In November 1999, I had an exclusive interview with Justice Muhammadu Lawal Uwais, the then Chief Justice of Nigeria. In the interview which was published in the November edition of Crystal international Magazine, the learned Chief Justice spoke excitedly and with high hopes about the incoming democratic dispensation. Of the role of the judiciary in ensuring justice to all, he told me that;
“When you look at Section 6 of the Constitution, the purpose of the judiciary is to settle disputes between persons, between government authorities and any person in Nigeria. So this has always been the function of the judiciary. If you are in dispute, the function of the judiciary is to settle the dispute. Also in the case of the violation of any right of an individual, the judiciary will interpret the Constitution.
“During the military, they introduced ouster clauses in respect of certain matters like armed robbery, drug matters, over which the judiciary had jurisdiction but the military promulgated decrees setting up tribunals and ousting the jurisdiction of the Supreme Court. So I will say the provisions of the Constitution are enough to guarantee the performance of the role of the judiciary in a democratic dispensation”.
Those were the views of the longest serving Chief Justice Nigeria ever had (1995-2006) and who served both the military and civilian governments without stain. Regrettably, less than 15 years after the respected jurist rejoiced in that conversation with me that the military had gone with their ouster clauses and the judiciary was now free to judge all cases without let, the Supreme Court has by its latest misadventure chained itself with a creative ouster clause of its own invention.
What else can one say of a Supreme Court that says a citizen’s complaint cannot be heard when Section 6 of the Constitution grants the judiciary the power to hear all cases brought before it? What is all this nonsense about 180 days? Is the law that created the 180 days time bar superior to the Constitution of the Federal Republic?

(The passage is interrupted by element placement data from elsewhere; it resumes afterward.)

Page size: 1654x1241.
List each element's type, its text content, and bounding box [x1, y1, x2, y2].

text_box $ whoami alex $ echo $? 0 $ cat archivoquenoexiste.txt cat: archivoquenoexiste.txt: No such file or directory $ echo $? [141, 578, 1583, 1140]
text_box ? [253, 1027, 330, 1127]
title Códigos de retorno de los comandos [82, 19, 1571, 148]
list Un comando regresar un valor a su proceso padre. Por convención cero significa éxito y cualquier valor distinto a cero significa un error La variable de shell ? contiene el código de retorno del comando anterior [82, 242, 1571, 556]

The APC in Benue while reacting to the verdict of the Supreme Court took solace in philosophy, saying “we are convinced of the fact that after the judgment by the Supreme Court, there shall be three other judgments: judgment by the people, judgment by posterity and judgment by God.”
I have a more pessimistic view of this our judicial system that shuts its doors on aggrieved citizens. Such citizens will have no patience with the Supreme Court judgment, no patience with judgment by the people, no patience for judgment by posterity and no patience for judgment by God. They will fall back on self help.
Frustration gives birth to aggression.
We have developed a judicial system that will soon breed many more Boko Harams. Sadly, with Boko Harams around, even justices of the Supreme Court throw their highly cherished dignity to the ground and take to their heels for dear life. This is what is happening to us now. The English people call it terrorism. In Tiv language, we call it toomwanism.